A trial court erred in allowing evidence of a defendant’s alleged prior bad acts at his child molestation jury trial, but based on other corroborating evidence, the admission was harmless, the Indiana Court of Appeals ruled Wednesday.
The appellate panel affirmed a Class B felony conviction and 15-year sentence in Thomas E. Stettler v. State of Indiana, 18A04-1607-CR-1638.
Thomas Stettler, then 18 years old, was accused of molesting a 12-year-old victim in 2012. A jury convicted him after hearing testimony from the victim that included her recounting allegations of Stettler’s prior molestations. The state argued the evidence was admissible under the “plan” elements of Trial Rule 404(b), but Stettler argued the testimony was highly inflammatory and impermissible under the rule.
The panel found this testimony inadmissible, but didn’t reverse Stettler’s conviction because it ruled his substantial rights were not affected.
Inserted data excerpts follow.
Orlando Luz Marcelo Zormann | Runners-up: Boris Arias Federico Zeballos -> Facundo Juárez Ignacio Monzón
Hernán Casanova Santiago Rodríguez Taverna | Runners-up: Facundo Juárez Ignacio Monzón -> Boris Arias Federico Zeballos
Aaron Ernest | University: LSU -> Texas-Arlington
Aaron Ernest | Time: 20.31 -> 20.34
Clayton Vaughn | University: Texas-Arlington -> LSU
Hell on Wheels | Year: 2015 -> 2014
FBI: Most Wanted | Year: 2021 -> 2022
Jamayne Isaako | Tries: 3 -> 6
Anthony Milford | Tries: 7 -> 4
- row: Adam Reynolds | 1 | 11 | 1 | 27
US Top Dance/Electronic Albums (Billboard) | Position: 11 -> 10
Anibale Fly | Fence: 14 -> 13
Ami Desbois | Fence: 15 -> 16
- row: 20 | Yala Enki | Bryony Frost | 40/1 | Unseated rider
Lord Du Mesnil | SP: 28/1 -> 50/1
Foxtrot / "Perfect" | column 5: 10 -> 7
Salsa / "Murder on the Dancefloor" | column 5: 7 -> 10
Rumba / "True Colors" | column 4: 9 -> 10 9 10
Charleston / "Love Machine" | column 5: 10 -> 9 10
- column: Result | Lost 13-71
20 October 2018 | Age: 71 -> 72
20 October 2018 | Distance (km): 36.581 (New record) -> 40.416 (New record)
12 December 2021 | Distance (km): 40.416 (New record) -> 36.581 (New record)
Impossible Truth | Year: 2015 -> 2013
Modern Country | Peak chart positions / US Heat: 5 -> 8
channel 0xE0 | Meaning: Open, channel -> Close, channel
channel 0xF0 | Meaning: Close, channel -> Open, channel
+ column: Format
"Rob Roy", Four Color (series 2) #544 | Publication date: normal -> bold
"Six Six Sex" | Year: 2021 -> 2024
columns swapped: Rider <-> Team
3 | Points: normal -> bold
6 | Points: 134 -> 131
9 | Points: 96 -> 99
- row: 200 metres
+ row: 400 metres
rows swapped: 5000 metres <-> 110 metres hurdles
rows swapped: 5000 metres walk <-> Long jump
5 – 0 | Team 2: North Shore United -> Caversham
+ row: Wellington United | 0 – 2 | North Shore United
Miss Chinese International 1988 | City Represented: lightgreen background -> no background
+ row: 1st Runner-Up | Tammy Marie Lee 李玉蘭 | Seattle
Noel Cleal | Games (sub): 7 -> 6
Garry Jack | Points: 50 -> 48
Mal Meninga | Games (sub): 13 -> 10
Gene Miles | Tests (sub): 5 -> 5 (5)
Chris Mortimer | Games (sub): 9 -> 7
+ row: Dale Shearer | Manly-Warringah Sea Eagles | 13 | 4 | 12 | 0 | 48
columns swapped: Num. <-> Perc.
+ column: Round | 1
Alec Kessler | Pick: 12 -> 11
The victim’s “testimony concerning Stettler’s treatment of her, including buying her presents and giving her money for skating and other activities, was corroborated in Stettler’s recorded interview with police,” who testified this behavior was characteristic of “grooming” a victim.
“And when asked in his interview with police what he would say to (the victim), Stettler responded that he would say, ‘I’m sorry,’” Judge L. Mark Bailey wrote for the panel. “In light of the foregoing, we conclude that any error in the trial court’s admission of impermissible evidence concerning prior bad acts was harmless.”
The panel also rejected Stettler’s arguments of prosecutorial misconduct during closing arguments.